1. Raspberry Pi Desktop herunterladen

Zunächst muss man Raspberry Pi Desktop (oder ein anderes Linux-System, etwa Mint herunterladen. Ich entschied mich für Raspberry Pi Desktop, weil das System schön schlank ist – schließlich muss es ja sonst auf dem Raspberry Pi laufen. Der Download der ISO per Torrent ist im Handumdrehen erledigt.

Raspberry Pi Desktop ist die richtige Wahl für alte Systeme.

Raspberry Pi Desktop ist die richtige Wahl für alte Systeme.

2. ISO-Datei auf USB-Stick kopieren

Um das Netbook jetzt mit dem Linux-System aufzusetzen, setze ich Etcher ein: Das Tool erlaubt es, startfähige Linux-Bootsticks mit wenigen Klicks zu erstellen. ISO einlegen, Ziellaufwerk wählen, USB-Stick fertigstellen – das war es auch schon.

Mit Etcher erstellt Ihr im Handumdrehen einen bootfähigen Linux-USB-Stick.

Mit Etcher erstellt Ihr im Handumdrehen einen bootfähigen Linux-USB-Stick.

3. Netbook auf USB-Boot umstellen

Jetzt folgt die eigentliche Installationsarbeit: Ihr müsst das Netbook auf USB-Boot einstellen. Die meisten neueren Netbooks haben eine entsprechende Funktion, Geräte der ersten Generation, etwa Asus eeePC, sind nicht unbedingt so ausgestattet.

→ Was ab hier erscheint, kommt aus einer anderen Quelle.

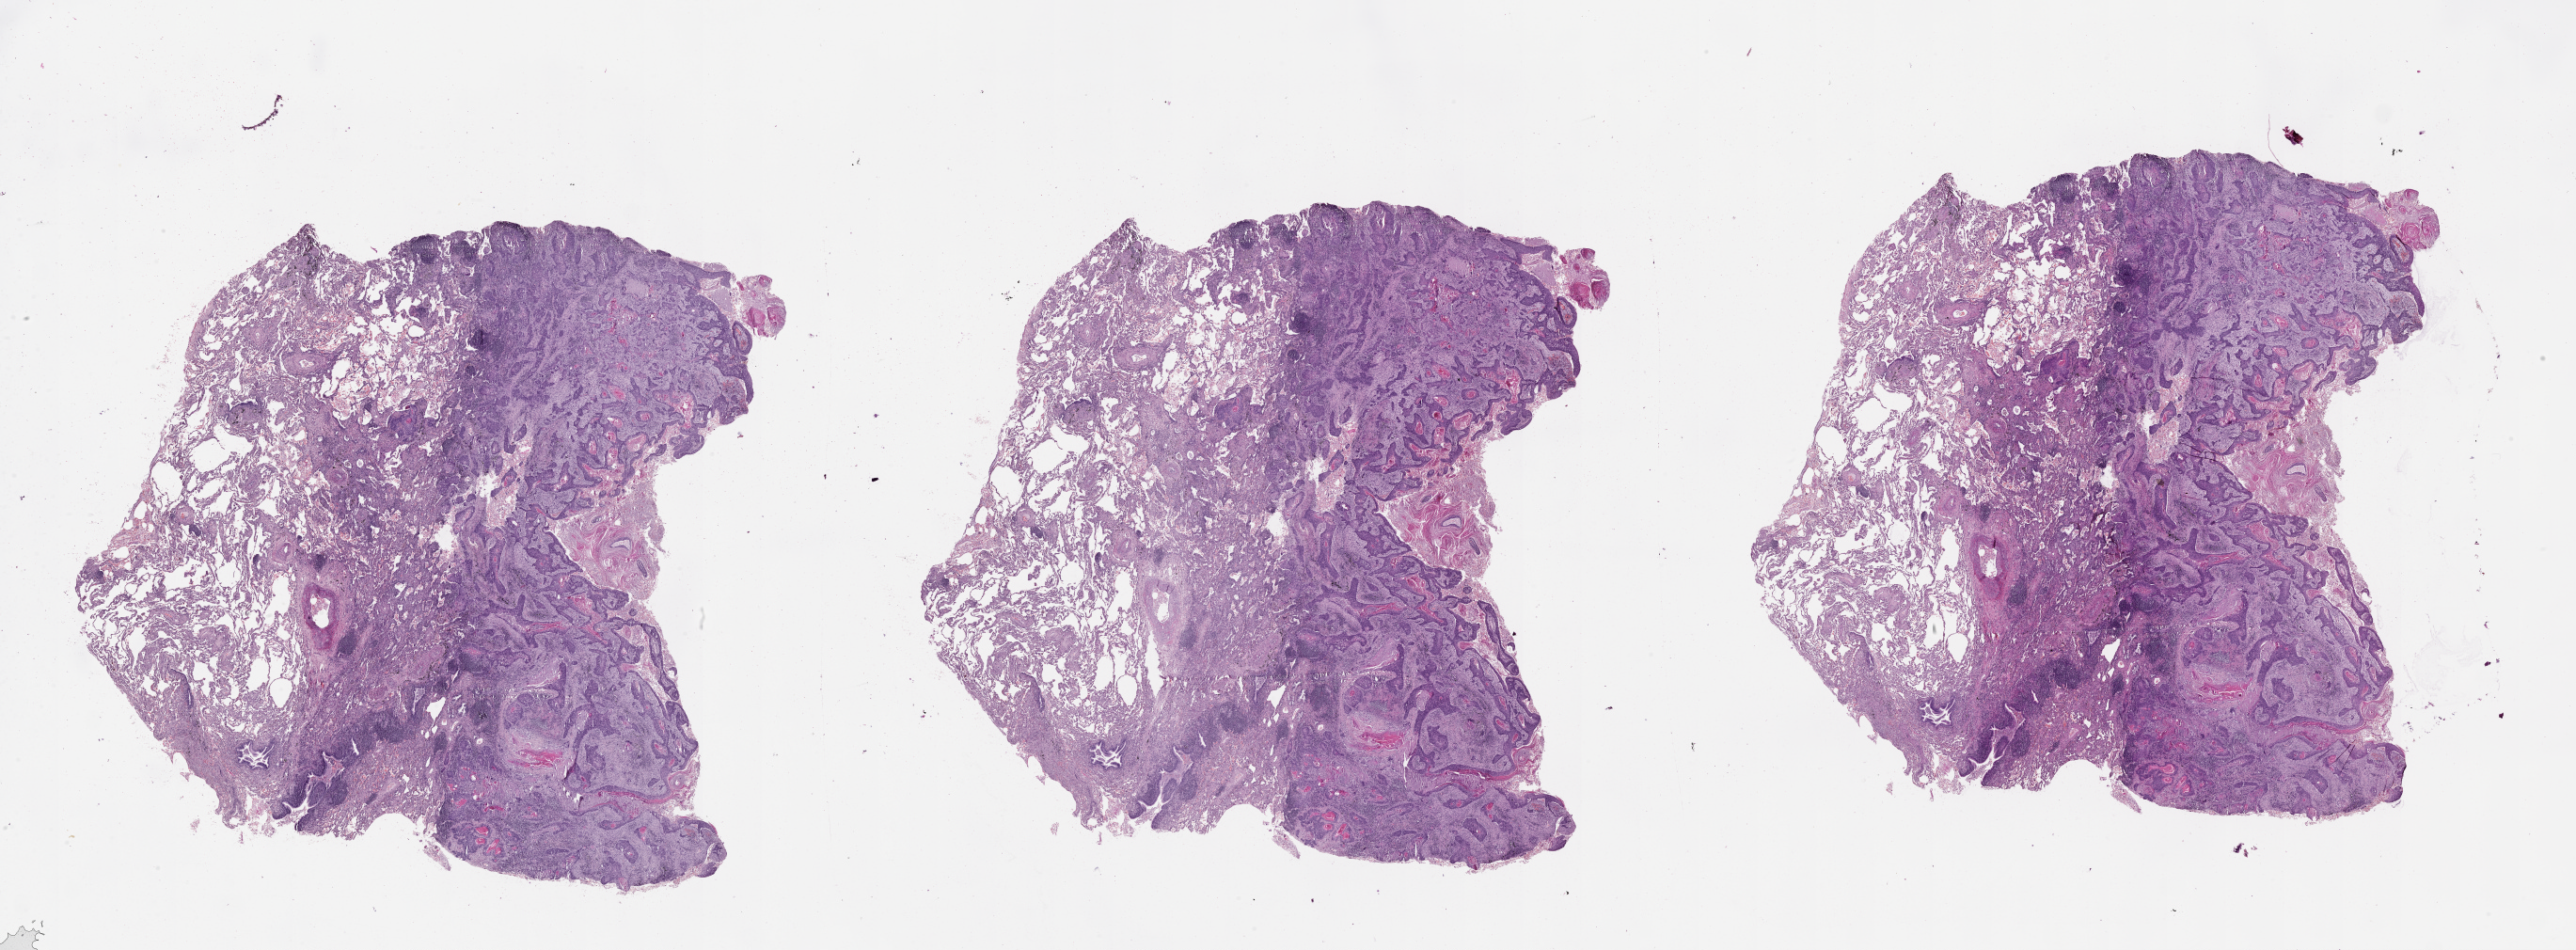
Digitized H&E-stained tissue section (whole slide), a low-resolution overview of the entire scanned area, about 44.1 x 16.3 mm (acquisition: 20x scan), lung, tumour tissue. Male, 72 y/o.
Patient diagnosis (cohort enrolment): squamous cell carcinoma (lung).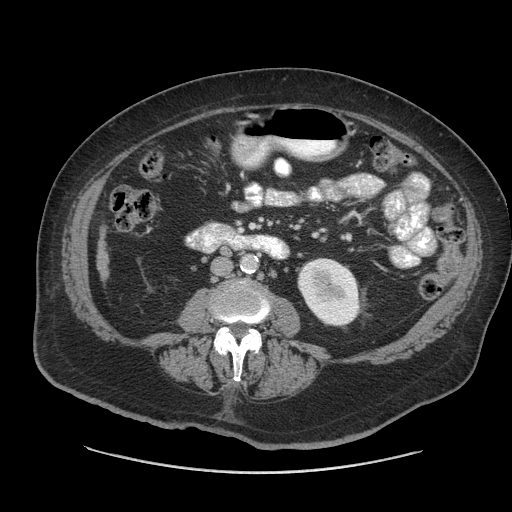
Contrast-enhanced abdominal CT (liver protocol), one axial slice. Position 8 of 91 along the scan axis. 140 kVp. Soft-tissue window (W 400 / L 40 HU). 2.5 mm slice thickness. 512 × 512 image matrix, field of view 420 × 420 mm. Case-level facts recorded for this patient, not image findings: diagnosis: hepatocellular carcinoma (patient treated with transarterial chemoembolisation; whether this scan precedes or follows treatment is not stated here); TNM stage (as recorded): Stage-I; Child-Pugh class: A.
Outlined on this slice (semi-automatically segmented with operator editing):
- liver parenchyma outside the tumour (the mass and vessels are separate outlines, so this box may not span the whole liver): bounding box [x1, y1, x2, y2] px = [96, 231, 108, 280]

In diesem Fall müsst Ihr eine CD/DVD brennen und benötigt ein externes CD/DVD-Laufwerk. Wie das geht, zeigen wir hier für Windows-Systeme. Anschließend müsst Ihr Euer Netbook starten und ins BIOS wechseln: Beim LG X110 geht das mit der F2-Taste. Wählt hier unter „Boot“ bei „Set Boot Priority“ als erstes Boot-Medium „USB Hard Drive“ bzw. „USB CD/DVD ROM“, wenn Ihr ein optisches USB-Medium einsetzt. Bei anderen PCs heißt der Punkt möglicherweise „Boot Sequence“ oder ähnlich. Anschließend könnt Ihr den USB-Stick mit Linux anschließen. Erst jetzt beendet Ihr das BIOS mit „Speichern und Beenden“ bzw. „Save & Exit“ (F10-Taste beim LG).

Bevor Ihr loslegt, müsst Ihr im BIOS die Boot-Sequenz einstellen.

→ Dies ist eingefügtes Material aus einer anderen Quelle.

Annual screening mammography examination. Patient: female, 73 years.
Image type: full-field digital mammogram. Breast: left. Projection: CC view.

Bevor Ihr loslegt, müsst Ihr im BIOS die Boot-Sequenz einstellen.

4. Linux auf dem Netbook installieren

Hat alles geklappt, solltet Ihr jetzt den Installations-Dialog Eures Linux-Systems sehen. Bei Raspberry Pi Desktop ist das ein Menü mit mehreren Einträgen. Wählt mit den Pfeiltasten „Install“ und drückt die Eingabetaste. Falls Euch der Installer jetzt nach dem Video-Mode fragt, müsst Ihr die Leertaste drücken und Mode 9 auswählen, den höchstauflösendsten auf der Liste.

Wählt nun Install (Graphical Install endete bei mir in einer Boot-Schleife).

Wählt nun Install (Graphical Install endete bei mir in einer Boot-Schleife).

5. Tastatur-Sprache auswählen und Linux installieren

Nun sollte der Installer laufen. Wählt aus der Liste die richtige Sprache (German) aus und drückt die Eingabetaste. Anschließend rödelt das Netbook eine Weile herum und lädt zusätzliche Komponenten. Außerdem führt Linux eine Hardwareerkennung durch. Das kann je nach Leistung des USB-Sticks und des Netbooks eine Weile dauern.

Ganz wichtig: Das richtige Keyboard-Layout setzen!

Ganz wichtig: Das richtige Keyboard-Layout setzen!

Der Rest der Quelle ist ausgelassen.